The conduct of vaccine trials is different than other therapeutic areas. It is often fast and, at times, very reactionary. The potential volume within condensed periods of time can be particularly demanding compared to other trial types. Challenges frequently arise due to the variables that we don’t control, such as investigational product manufacturing and shipment, regulatory delays or obstacles, supply chain disruptions, technology integration, and trial-specific training. Essentially other parties have to do their part before we can effectively execute our part of the research process. Nothing is necessarily complicated about conducting and executing clinical trials, but it can be complex if you understand the distinction.
Successful trial execution is rooted in disciplined approaches, especially in the study start-up process, data collection, safety assessment, and of course, sound project management to deftly coordinate all the moving parts. The overarching requirement from a clinical research staff perspective is to understand our primary customers are the sponsor of the study and the volunteers who participate in the study.
How did Coastal Carolina get involved in vaccine research, and what contributed to the depth of experience in vaccine trials?
Persistence paid off in 2006 when a large vaccine maker awarded two Phase 1 cell-based seasonal flu vaccine trials. We had a successful FDA audit resulting from those first two vaccine trials, and it just continued to grow. Our principal investigator has always been a strong advocate for vaccine development. Once we had the experience and continued to nurture our relationships with both large and small pharma and biotech organizations, it continued to grow to the point where now we have conducted more than 120 vaccine trials over the past 16+ years.
What do you see as the greatest opportunities to broaden vaccine research participation to more diverse populations?

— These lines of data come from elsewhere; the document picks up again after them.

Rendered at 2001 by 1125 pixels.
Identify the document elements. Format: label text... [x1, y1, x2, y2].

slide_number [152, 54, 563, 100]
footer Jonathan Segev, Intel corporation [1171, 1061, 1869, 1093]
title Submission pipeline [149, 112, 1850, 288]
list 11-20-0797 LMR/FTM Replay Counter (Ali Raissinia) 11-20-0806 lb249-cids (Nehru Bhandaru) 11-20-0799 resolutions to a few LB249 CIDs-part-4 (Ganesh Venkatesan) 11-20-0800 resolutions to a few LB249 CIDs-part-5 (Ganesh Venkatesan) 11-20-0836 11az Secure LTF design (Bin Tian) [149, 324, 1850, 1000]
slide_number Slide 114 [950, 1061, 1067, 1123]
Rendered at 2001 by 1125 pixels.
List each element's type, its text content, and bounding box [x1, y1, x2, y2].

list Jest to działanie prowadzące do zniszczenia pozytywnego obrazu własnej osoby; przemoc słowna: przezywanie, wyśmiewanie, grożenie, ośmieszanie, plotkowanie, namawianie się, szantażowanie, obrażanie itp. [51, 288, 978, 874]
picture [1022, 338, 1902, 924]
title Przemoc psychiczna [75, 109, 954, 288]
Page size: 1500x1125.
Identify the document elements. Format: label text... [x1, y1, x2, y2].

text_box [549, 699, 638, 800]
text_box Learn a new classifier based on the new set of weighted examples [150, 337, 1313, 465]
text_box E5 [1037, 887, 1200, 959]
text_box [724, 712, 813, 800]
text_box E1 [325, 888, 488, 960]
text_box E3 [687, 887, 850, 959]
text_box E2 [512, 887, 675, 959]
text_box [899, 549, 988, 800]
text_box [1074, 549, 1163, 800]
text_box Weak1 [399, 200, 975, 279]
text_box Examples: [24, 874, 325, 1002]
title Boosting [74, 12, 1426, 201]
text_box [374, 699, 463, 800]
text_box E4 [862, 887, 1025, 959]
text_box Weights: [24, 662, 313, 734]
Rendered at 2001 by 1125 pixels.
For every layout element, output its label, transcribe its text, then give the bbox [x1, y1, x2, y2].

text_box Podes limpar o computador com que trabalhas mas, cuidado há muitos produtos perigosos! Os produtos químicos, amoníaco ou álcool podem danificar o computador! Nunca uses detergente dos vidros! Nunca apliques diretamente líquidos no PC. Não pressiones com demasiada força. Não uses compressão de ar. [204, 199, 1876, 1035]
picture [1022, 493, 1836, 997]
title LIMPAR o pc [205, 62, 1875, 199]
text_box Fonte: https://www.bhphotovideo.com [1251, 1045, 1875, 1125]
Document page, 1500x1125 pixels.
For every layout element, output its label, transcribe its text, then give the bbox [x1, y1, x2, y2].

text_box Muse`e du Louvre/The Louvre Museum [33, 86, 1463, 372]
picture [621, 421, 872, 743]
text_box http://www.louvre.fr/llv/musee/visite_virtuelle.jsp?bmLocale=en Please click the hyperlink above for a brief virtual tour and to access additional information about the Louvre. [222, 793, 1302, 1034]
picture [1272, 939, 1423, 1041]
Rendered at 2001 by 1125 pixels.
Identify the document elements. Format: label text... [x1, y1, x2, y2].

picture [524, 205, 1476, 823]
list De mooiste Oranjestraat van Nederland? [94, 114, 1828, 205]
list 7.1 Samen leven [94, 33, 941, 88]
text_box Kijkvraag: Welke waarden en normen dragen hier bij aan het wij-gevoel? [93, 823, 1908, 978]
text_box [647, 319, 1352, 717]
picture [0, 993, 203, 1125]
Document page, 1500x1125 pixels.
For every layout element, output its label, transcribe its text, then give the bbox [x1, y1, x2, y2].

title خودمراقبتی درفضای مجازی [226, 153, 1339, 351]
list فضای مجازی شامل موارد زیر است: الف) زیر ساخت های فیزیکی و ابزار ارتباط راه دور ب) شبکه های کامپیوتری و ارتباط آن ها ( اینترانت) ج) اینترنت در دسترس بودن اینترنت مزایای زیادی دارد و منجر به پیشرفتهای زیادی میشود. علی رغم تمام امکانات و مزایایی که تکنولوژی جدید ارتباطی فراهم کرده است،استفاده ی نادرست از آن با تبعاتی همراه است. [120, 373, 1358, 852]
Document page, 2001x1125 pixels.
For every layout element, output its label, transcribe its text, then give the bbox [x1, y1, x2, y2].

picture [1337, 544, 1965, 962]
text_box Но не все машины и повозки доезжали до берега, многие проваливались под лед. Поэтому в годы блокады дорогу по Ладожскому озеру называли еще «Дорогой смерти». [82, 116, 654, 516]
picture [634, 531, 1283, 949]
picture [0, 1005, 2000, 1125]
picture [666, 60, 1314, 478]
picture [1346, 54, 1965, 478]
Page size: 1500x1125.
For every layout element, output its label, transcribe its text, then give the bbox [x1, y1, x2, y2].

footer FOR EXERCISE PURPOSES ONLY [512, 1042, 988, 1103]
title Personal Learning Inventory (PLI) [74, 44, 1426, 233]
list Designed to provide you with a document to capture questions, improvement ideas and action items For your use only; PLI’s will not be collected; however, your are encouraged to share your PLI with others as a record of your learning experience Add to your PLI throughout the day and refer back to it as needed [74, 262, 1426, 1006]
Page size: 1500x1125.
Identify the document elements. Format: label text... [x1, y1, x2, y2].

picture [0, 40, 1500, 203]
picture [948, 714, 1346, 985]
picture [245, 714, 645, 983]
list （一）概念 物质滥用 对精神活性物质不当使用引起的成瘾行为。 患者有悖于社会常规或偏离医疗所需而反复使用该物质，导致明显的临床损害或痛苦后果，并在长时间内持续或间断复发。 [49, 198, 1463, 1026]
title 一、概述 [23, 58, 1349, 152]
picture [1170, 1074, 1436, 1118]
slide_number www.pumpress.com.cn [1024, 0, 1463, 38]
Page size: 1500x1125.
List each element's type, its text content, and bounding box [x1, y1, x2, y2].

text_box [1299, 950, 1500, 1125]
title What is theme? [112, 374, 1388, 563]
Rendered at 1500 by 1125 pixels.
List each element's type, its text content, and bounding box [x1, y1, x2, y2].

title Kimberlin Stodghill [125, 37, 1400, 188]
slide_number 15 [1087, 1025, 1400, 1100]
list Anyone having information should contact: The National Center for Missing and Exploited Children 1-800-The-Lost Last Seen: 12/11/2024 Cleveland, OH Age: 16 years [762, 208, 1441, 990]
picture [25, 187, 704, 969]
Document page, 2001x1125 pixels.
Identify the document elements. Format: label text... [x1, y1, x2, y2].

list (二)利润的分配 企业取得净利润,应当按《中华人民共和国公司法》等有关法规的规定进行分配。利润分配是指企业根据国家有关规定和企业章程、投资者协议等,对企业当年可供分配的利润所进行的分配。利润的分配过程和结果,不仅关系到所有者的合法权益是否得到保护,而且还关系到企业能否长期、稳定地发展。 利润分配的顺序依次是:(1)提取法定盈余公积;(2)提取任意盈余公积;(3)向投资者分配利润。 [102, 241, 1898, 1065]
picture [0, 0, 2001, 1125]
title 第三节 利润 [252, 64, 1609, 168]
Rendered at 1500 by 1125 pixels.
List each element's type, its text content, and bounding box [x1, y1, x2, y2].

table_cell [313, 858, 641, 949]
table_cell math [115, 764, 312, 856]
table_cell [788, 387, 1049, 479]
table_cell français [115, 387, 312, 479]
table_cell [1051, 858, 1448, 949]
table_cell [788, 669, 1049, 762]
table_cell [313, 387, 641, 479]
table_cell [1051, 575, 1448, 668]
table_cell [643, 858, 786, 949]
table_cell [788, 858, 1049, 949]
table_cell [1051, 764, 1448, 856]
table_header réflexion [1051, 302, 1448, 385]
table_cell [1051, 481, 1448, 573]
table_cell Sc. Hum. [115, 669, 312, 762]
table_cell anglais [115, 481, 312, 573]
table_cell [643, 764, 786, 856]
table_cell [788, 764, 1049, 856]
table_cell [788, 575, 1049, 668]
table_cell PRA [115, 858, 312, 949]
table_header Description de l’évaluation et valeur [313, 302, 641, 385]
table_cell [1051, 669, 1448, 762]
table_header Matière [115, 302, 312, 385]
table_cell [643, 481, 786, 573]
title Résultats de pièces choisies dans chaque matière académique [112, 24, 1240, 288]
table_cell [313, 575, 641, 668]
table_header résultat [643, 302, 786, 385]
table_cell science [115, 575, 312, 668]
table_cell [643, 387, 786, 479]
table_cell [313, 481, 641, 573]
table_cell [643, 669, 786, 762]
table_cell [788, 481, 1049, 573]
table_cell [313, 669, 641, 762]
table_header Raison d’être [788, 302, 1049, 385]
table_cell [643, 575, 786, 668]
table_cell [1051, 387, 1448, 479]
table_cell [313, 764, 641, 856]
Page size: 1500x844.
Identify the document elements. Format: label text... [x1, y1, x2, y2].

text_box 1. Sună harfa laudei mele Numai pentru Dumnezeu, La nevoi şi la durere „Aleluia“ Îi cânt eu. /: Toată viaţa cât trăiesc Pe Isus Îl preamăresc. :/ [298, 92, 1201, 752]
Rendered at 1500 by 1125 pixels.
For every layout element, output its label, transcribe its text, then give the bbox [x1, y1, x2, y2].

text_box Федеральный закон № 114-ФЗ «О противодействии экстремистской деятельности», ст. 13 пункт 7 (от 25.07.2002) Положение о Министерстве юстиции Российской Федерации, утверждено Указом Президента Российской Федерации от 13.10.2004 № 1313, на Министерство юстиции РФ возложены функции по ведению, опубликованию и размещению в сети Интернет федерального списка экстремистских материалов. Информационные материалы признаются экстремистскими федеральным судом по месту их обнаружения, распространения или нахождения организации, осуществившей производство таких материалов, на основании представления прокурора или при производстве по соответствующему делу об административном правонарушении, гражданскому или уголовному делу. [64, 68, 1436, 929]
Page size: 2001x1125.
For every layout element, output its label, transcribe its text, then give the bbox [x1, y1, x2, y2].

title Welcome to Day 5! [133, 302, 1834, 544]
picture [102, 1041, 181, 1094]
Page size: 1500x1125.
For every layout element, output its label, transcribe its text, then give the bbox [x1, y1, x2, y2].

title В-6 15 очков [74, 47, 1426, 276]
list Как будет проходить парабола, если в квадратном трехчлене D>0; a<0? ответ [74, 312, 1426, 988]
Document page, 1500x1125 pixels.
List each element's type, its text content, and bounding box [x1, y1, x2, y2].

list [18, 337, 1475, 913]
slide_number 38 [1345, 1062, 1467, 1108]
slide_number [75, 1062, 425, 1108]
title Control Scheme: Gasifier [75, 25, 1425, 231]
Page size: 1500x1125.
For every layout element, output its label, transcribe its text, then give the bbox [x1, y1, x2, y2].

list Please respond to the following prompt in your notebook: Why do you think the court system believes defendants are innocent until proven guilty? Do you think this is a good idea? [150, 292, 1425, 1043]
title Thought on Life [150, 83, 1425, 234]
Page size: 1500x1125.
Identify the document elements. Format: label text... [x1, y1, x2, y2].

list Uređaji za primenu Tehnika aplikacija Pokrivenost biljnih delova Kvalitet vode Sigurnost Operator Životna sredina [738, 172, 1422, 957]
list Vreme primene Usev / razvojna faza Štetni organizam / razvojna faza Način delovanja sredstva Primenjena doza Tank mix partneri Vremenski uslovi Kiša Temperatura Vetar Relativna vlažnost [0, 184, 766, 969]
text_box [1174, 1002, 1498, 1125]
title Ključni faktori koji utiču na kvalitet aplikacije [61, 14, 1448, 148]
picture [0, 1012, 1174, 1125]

Often the most impacted groups among diseases and infections that vaccines can help prevent are minority communities or who are often underrepresented in the overall participation in clinical trials. While Coastal Carolina Research Center has taken steps such as:
a) Physically moving our research site to an area more accessible to such underrepresented communities and
b) Expanding our operational hours to both extended weekday hours and Sundays, which allows access and flexibility for all volunteers in the community to participate, we need to constantly evolve the ways we respectfully engage diverse populations and increase the frequency.
Continual efforts to build advocacy from respected community leaders are important. Medical research is generally received with a high recognition of importance. However, if you individualize it and ask the nuanced question, “How important is medical research to you specifically” and “How much do you know about medical research,” the responses are less precise. It is this area in which we must collectively (the entire clinical research community) just simply must do better. The goal is to move the needle and improve health outcomes and quality of life, especially in populations where it can potentially have the biggest impact.